When a comedian volleys hard enough, we laugh and cry simultaneously. Tonight, Williams is relentless and invulnerable, kicking and dragging his stool, stomping laps around the stage. Twenty minutes into his set, as promised, Williams’ perm has melted into slick, black sickles that appear to be glued across his forehead. He’s lost so much sweat that he's, effectively, walking on water.

“if you didn't laugh at jared fogle, then you would cry.”
—katt williams

Backstage, Mark Curry is sipping on something as he and the entourage are glued to breaking news coverage of the Paris attacks. The flat screen TV that we’re all watching is mounted over a tray of black eyed peas, just a handful, soaking in gray water. A few, unfamiliar guests are speculating the makes and caliber of guns that these terrorists might’ve used to exact such violence. We shudder. It’s nearly midnight when Curry, Smith, and the rest of the crew—everyone except for Williams—peel their eyes from the backstage TV and retire to the tour bus. Curry manhandles a liter of Belvedere vodka and then slips to the back cabin, calling it a night.

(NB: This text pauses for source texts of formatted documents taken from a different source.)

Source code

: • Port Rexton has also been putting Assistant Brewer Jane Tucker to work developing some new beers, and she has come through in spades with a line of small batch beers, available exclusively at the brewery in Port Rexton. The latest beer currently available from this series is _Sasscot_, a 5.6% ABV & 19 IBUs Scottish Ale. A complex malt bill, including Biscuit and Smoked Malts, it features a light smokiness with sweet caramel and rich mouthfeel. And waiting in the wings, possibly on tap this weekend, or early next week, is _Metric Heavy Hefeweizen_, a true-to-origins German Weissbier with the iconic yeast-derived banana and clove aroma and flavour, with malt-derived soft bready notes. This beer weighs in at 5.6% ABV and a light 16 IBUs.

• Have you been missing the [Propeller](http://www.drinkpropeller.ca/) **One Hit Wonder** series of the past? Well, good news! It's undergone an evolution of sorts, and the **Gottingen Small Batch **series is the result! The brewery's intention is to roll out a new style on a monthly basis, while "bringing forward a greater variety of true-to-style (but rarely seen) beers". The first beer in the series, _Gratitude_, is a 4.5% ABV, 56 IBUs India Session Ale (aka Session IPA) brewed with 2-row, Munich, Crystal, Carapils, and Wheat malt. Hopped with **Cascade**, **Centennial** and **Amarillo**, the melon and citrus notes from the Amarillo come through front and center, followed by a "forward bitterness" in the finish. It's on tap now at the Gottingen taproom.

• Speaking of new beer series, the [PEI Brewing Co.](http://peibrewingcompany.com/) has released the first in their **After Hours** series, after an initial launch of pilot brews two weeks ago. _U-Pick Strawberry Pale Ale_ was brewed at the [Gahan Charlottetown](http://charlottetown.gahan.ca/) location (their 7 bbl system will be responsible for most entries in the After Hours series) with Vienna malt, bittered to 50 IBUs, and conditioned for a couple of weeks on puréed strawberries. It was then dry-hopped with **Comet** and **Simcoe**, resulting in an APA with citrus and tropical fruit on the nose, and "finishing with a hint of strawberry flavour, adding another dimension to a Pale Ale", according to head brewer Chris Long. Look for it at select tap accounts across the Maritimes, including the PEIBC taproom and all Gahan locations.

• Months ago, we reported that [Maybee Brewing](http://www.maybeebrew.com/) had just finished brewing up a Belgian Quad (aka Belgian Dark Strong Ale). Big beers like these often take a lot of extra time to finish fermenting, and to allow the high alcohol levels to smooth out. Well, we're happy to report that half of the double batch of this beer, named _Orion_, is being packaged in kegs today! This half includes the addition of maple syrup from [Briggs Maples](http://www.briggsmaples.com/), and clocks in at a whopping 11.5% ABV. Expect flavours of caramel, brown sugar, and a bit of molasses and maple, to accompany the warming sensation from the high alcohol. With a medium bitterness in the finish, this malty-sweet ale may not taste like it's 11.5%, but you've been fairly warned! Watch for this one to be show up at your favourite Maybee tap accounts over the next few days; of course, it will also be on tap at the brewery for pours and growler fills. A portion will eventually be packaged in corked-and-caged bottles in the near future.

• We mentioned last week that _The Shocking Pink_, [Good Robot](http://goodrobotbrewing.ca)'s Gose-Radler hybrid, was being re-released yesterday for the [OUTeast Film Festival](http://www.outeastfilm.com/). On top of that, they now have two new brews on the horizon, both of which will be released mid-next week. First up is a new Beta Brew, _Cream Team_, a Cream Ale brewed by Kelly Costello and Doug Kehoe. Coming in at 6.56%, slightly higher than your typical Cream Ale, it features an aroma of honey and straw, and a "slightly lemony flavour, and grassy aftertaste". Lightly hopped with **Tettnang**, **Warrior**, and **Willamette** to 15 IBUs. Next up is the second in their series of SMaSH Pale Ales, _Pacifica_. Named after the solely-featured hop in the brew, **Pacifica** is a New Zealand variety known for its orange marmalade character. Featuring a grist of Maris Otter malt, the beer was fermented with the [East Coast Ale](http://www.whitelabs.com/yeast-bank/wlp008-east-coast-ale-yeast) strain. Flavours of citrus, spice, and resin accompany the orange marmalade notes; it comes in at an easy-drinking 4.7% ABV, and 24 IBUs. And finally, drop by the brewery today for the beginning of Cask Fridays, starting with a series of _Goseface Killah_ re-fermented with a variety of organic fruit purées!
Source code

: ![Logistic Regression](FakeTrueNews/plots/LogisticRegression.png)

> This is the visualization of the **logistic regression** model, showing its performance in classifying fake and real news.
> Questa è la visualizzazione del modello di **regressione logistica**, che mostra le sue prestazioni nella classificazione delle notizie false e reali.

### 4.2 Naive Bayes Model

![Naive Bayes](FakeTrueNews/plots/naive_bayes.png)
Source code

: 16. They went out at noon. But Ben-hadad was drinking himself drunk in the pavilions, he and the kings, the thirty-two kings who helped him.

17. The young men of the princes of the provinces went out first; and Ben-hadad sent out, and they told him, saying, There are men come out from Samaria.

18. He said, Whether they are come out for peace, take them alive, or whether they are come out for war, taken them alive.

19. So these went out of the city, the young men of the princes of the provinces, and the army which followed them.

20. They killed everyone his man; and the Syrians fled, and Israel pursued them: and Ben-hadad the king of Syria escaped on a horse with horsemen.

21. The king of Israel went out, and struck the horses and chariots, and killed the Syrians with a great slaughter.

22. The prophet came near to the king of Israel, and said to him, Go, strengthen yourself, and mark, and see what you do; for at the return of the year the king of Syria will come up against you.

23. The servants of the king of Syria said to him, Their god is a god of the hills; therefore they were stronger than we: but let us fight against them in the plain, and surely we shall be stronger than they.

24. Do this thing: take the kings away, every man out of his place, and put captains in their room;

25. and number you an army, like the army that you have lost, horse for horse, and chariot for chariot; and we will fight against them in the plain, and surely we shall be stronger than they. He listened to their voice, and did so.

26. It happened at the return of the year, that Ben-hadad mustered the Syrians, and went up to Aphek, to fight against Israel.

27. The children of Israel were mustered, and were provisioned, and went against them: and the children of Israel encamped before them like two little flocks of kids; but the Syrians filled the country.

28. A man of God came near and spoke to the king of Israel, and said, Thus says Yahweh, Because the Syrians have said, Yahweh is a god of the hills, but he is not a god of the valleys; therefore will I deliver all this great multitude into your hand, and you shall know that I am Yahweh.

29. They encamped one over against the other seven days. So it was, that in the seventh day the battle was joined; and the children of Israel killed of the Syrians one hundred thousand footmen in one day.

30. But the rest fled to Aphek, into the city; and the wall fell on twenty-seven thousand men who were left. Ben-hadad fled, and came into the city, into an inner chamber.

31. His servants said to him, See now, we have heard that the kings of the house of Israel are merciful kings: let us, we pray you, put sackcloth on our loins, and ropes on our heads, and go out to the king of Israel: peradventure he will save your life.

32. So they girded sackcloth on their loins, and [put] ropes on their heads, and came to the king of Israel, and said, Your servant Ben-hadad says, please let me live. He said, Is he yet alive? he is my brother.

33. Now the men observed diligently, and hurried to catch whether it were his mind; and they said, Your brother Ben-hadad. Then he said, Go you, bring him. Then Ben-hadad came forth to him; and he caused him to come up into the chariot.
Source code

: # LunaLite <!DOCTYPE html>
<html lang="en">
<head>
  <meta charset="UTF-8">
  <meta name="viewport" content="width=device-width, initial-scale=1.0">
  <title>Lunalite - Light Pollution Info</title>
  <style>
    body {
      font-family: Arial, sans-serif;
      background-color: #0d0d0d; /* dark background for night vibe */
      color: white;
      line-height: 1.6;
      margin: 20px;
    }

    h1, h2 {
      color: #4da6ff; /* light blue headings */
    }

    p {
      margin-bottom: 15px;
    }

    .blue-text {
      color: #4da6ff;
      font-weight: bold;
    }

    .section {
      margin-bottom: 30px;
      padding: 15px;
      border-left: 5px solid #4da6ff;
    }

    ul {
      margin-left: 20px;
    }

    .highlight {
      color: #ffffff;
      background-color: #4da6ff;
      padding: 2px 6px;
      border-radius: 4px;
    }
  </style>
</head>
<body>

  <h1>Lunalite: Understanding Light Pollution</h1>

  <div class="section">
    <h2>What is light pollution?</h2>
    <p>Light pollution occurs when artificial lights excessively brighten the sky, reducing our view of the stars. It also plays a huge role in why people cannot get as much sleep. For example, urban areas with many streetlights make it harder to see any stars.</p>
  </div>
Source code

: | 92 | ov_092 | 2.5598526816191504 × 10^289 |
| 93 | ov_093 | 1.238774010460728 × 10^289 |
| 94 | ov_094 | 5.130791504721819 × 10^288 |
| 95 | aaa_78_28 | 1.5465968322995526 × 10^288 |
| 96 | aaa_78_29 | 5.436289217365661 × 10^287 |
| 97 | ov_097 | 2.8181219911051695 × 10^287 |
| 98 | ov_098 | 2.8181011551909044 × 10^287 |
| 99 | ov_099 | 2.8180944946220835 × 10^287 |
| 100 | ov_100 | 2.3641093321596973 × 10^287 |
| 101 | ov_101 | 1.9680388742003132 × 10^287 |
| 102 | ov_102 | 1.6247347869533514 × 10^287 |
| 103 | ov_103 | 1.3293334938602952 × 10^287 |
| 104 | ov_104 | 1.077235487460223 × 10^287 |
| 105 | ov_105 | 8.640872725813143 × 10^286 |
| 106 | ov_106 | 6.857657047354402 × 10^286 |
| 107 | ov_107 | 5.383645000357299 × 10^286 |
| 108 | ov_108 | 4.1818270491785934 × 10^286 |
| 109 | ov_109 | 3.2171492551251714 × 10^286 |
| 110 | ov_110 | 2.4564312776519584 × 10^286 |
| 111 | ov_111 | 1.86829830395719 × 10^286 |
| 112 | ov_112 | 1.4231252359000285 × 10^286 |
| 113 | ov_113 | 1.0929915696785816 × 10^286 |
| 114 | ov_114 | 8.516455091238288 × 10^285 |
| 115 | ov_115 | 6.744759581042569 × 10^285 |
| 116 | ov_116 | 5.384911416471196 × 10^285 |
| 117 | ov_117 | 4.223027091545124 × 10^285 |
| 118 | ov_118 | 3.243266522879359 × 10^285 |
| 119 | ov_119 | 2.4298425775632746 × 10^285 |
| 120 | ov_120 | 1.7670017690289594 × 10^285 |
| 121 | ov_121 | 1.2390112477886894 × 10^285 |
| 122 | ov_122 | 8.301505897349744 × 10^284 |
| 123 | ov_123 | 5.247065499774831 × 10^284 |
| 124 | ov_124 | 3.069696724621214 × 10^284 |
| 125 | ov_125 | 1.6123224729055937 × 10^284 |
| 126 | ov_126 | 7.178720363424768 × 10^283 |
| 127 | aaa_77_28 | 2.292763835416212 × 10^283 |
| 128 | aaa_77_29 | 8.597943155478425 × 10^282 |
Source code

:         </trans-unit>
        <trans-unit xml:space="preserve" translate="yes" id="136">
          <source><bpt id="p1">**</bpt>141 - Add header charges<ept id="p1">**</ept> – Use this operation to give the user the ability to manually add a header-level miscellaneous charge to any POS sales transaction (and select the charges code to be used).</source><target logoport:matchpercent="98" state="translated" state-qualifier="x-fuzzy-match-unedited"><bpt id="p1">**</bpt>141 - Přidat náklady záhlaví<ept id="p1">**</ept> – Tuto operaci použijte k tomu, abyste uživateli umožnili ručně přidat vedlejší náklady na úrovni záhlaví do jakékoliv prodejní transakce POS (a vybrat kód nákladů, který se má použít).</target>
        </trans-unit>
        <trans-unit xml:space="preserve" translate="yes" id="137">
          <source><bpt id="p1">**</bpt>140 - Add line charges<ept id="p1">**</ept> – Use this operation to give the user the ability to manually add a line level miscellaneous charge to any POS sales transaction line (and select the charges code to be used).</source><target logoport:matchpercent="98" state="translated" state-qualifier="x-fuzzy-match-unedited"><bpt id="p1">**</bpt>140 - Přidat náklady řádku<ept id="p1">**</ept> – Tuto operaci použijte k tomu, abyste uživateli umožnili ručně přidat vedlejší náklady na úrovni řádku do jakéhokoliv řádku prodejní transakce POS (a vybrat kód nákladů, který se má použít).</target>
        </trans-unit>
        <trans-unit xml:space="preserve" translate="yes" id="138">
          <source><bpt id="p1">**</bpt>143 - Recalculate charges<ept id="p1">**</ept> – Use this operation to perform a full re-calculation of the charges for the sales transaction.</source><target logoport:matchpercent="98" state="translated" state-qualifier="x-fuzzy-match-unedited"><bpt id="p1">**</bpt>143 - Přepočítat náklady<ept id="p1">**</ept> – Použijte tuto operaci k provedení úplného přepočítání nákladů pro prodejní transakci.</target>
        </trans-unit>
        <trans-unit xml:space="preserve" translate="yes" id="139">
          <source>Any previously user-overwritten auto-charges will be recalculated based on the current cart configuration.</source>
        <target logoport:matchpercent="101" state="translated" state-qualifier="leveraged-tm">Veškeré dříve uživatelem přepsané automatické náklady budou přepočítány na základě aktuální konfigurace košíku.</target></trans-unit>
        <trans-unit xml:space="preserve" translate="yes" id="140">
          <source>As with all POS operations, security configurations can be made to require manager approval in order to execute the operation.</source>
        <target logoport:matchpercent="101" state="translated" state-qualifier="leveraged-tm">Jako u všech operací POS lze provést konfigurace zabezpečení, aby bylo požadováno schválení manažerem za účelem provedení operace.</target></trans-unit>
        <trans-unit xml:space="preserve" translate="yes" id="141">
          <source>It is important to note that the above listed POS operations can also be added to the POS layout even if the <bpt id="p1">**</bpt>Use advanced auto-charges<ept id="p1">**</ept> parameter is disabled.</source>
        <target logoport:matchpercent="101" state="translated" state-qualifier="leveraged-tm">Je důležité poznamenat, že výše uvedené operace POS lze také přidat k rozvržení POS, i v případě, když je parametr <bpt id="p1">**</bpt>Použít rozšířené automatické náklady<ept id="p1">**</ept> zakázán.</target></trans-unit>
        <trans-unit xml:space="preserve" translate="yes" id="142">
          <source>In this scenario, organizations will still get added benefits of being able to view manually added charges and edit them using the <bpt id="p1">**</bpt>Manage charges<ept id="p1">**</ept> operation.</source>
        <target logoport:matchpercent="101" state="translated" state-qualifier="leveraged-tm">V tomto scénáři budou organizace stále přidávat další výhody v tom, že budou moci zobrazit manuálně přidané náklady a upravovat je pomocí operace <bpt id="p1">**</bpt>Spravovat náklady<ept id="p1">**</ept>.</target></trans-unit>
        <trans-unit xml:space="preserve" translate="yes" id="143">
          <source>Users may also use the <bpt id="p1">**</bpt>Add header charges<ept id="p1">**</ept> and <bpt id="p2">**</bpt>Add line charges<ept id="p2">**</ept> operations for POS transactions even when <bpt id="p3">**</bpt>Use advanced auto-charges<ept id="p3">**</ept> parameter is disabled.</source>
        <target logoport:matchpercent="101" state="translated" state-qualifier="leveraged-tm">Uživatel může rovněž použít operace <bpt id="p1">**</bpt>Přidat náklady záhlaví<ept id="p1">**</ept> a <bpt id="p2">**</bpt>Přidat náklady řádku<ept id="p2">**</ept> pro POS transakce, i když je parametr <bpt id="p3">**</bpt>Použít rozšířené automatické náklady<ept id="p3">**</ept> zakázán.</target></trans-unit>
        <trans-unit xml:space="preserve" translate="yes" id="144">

When Williams does finally board the bus, he’s electrified and visibly anxious, with eyes blown wider than moons. Something’s gone wrong, and he’s massively irritated due to his team’s miscommunication with a local radio station that invited 70 fans to a post-show meet-and-greet with Katt Williams to which Katt Williams didn’t agree. As Smith emerges from the back cabin and talks her client down to a calmer volume, I recall Williams’ vow of sobriety back at the golf course. “Drugs may get you as high and hyper as you think I am, but don’t worry—you won’t be able to keep that up,” he insisted. “You’re going to have to go back and recharge. And I don’t. So it’s going to be rough for you, keeping up with this energy, because it’s not manufactured. It’s just a dude going on stage and giving an audience everything he has.”

And here we have Katt Williams, spent, his crowd reluctantly dispersing. It’s midnight, so we best be heading out as well. For the benefit of our last few photographs, Lena Smith tugs a monstrous fur from the closet and throws it to Williams, who sits on the bench, against the shuttered bus windows. The photographer asks Williams to pull the hood over his brow, which is decorated with sweat. Williams slouches—deflates, rather—collapsing into his own circumference, perm obscured, mouth at rest.